Read more on Modern Healthcare.
It’s not just disclosure, of course, that’s at issue. It’s also the issue of consent or at the very least, the right to opt out of use of PHI.
This blogger believes that Congress should not amend HIPAA to permit research use of PHI without patient consent.
Since 2001, HIPAA has allowed very broad access to patients’ health data for “12 national priority purposes” without consent, including for “research” use (See: 45 C.F.R. § 164.512.).
But patients have no knowledge whether there are 100s or 1000s of disclosures of their health data for “research” or what corporations or entities have their health data. Further, only 1% of the public would agree to allow unfettered access to their health data for “research” (See Westin’s survey for the IOM: http://patientprivacyrights.org/wp-content/uploads/2010/01/WestinIOMSrvyRept.pdf–see slide #27).

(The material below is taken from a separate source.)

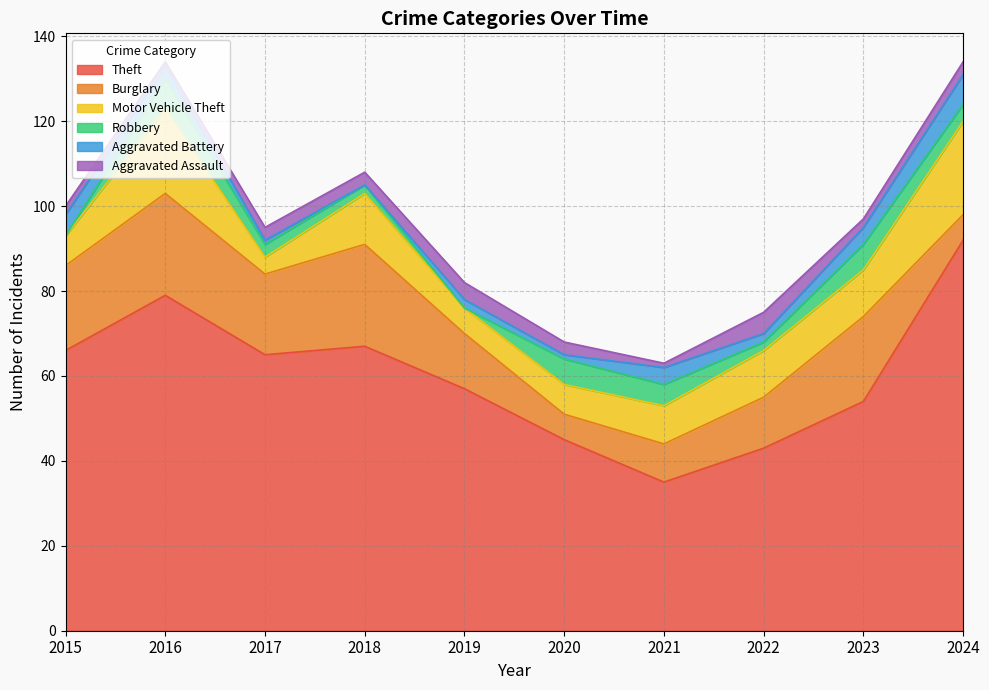

Which series has the widest spread of values?

Theft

The “research” loophole in HIPAA allows corporations to use patient health data w/o consent, because the there is no definition of who/what can conduct ‘research”. This loophole led to the creation of a massive hidden US health data broker industry–not to what Congress expected: genuine academic research designed to benefit patients instead of corporate revenues.
US patients’ health data is the most valuable data in the Digital Age, therefore Patient Privacy Rights believes the public should have the right to know what’s going on by having access to real-time “accounting for disclosures” of all “research” uses of health data.

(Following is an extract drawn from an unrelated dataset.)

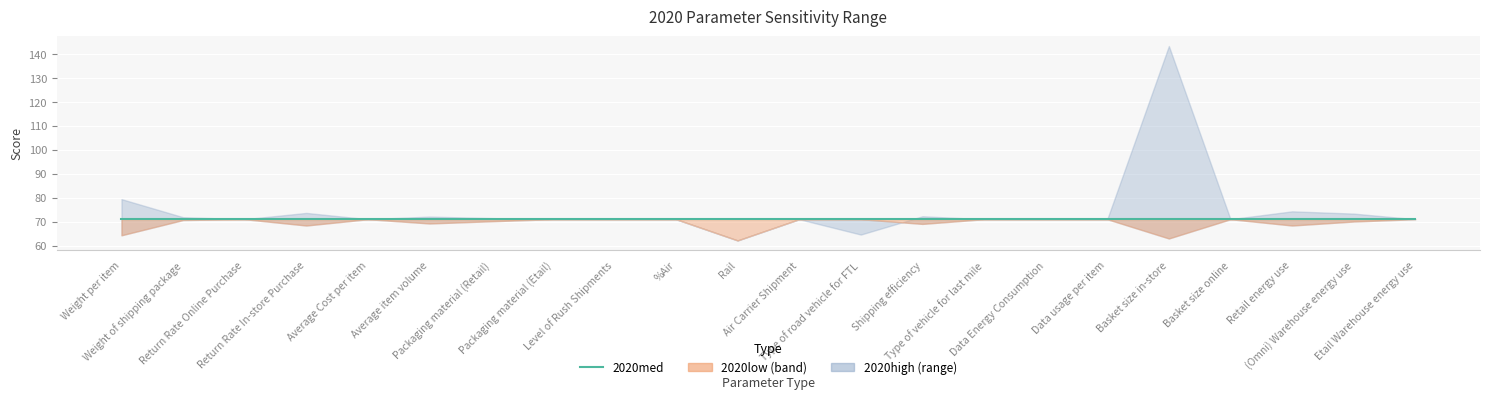

Rank the series by their average value, from lowest to highest.

2020low, 2020med, 2020high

See below for language in the citation on the HIPAA “research” loophole that allows the use of health data w/o consent, from the “OCR Summary of the HIPAA Privacy Rule”: http://www.hhs.gov/ocr/privacy/hipaa/understanding/summary/privacysummary.pdf :
“Public Interest and Benefit Activities. The Privacy Rule permits use and disclosure of protected health information, without an individual’s authorization or permission, for 12 national priority purposes”:
“Research. “Research” is any systematic investigation designed to develop or contribute to generalizable knowledge. The Privacy Rule permits a covered entity to use and disclose protected health information for research purposes, without an individual’s authorization, provided the covered entity obtains either: (1) documentation that an alteration or waiver of individuals’ authorization for the use or disclosure of protected health information about them for research purposes has been approved by an Institutional Review Board or Privacy Board; (2) representations from the researcher that the use or disclosure of the protected health information is solely to prepare a research protocol or for similar purpose preparatory to research, that the researcher will not remove any protected health information from the covered entity, and that protected health information for which access is sought is necessary for the research; or (3) representations from the researcher that the use or disclosure sought is solely for research on the protected health information of decedents, that the protected health information sought is necessary for the research, and, at the request of the covered entity, documentation of the death of the individuals about whom information is sought.”
Thanks for your informative comment, Deb. You and I are on the same page about this nonconsensual use of patient information. If HIPAA’s to be amended, it should be to grant more control to patients, not less.